I doubted it. She probably hadn’t expected to see the owner of Club K walking down the aisle with him or that her two lives might intersect beneath the apse of St. Michael’s Episcopal.
“What about Kitty Ballew?”
“She was there with John. She looked pale but then again, when doesn’t she? Dreadful hat.” He tilted his head to the side. “Do you know something? Spill.”
Clever, urbane Powers, who belonged in New York and stayed in Kansas City to keep Bitty Sue happy, loved a scandal. I wasn’t going to provide him with one.
“I don’t know a thing.” I ignored the itch on the tip of my nose.
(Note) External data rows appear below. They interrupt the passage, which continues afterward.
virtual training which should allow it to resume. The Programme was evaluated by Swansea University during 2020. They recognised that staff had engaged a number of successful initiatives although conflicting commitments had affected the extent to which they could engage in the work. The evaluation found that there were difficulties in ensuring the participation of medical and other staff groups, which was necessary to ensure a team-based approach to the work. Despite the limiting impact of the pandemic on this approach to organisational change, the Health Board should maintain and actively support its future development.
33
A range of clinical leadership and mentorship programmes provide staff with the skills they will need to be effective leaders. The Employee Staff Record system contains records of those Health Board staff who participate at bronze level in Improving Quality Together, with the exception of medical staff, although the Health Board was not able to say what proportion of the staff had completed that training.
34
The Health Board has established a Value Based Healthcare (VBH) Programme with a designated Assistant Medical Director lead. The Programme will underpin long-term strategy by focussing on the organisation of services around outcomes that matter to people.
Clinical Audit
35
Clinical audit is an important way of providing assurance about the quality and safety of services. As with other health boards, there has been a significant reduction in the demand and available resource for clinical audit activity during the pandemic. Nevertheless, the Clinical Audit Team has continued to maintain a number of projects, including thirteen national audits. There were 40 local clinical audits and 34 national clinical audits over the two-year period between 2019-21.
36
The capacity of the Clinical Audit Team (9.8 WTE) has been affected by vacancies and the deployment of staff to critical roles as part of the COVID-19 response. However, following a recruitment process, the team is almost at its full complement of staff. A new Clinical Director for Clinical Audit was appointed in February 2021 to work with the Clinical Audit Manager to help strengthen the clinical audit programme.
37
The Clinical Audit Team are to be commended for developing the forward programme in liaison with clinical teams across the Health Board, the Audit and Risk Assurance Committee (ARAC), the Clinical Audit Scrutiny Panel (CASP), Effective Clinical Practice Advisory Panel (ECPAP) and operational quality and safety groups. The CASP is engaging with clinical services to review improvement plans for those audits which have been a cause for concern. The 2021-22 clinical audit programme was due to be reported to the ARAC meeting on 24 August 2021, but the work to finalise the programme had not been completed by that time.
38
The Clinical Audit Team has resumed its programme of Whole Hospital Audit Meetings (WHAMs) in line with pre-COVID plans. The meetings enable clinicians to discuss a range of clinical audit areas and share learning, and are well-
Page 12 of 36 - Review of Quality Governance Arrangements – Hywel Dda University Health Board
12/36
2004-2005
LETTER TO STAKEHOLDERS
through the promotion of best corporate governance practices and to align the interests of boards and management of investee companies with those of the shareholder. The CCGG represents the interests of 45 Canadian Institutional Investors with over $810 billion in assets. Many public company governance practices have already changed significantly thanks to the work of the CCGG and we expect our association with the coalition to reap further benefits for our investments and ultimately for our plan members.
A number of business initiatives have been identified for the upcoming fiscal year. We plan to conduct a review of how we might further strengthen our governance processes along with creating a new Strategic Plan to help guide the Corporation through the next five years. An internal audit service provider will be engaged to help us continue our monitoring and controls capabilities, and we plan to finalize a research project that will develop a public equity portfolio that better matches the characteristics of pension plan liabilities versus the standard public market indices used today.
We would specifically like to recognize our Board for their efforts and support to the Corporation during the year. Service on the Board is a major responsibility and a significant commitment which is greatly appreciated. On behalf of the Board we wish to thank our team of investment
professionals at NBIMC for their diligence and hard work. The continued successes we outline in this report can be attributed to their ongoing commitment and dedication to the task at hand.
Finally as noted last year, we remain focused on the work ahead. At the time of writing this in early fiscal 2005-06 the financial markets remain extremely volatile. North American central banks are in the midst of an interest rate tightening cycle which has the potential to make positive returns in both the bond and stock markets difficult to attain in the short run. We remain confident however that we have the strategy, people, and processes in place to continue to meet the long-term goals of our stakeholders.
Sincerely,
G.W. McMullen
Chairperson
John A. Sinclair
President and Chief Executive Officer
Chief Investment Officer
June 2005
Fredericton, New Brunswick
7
He stared at me, probably searching for tells. I stared at the truly awful watercolor someone had hung on the wall and thought about the seventh hole at Pebble Beach. The view of the Pacific was awe-inspiring.
After a moment, he ceded defeat. “Everyone was speculating on who killed her.”
“Who’s the lead suspect?”
Powers flushed and his grape green gaze dropped from my face to his lap.
I was the lead suspect. At least among the country club set. My breath whooshed out of my chest and I collapsed against the stack of pillows behind me.
“No one blames you. Everyone thinks she had it coming.”
“I didn’t kill her.”
“Of course you didn’t.” He reached forward and patted my hand then his nose twitched.
Oh dear Lord. If Powers didn’t believe in my innocence, what hope had I that anyone else would? If Detective Jones didn’t catch the murderer, I’d spend the rest of my life under a cloud of suspicion.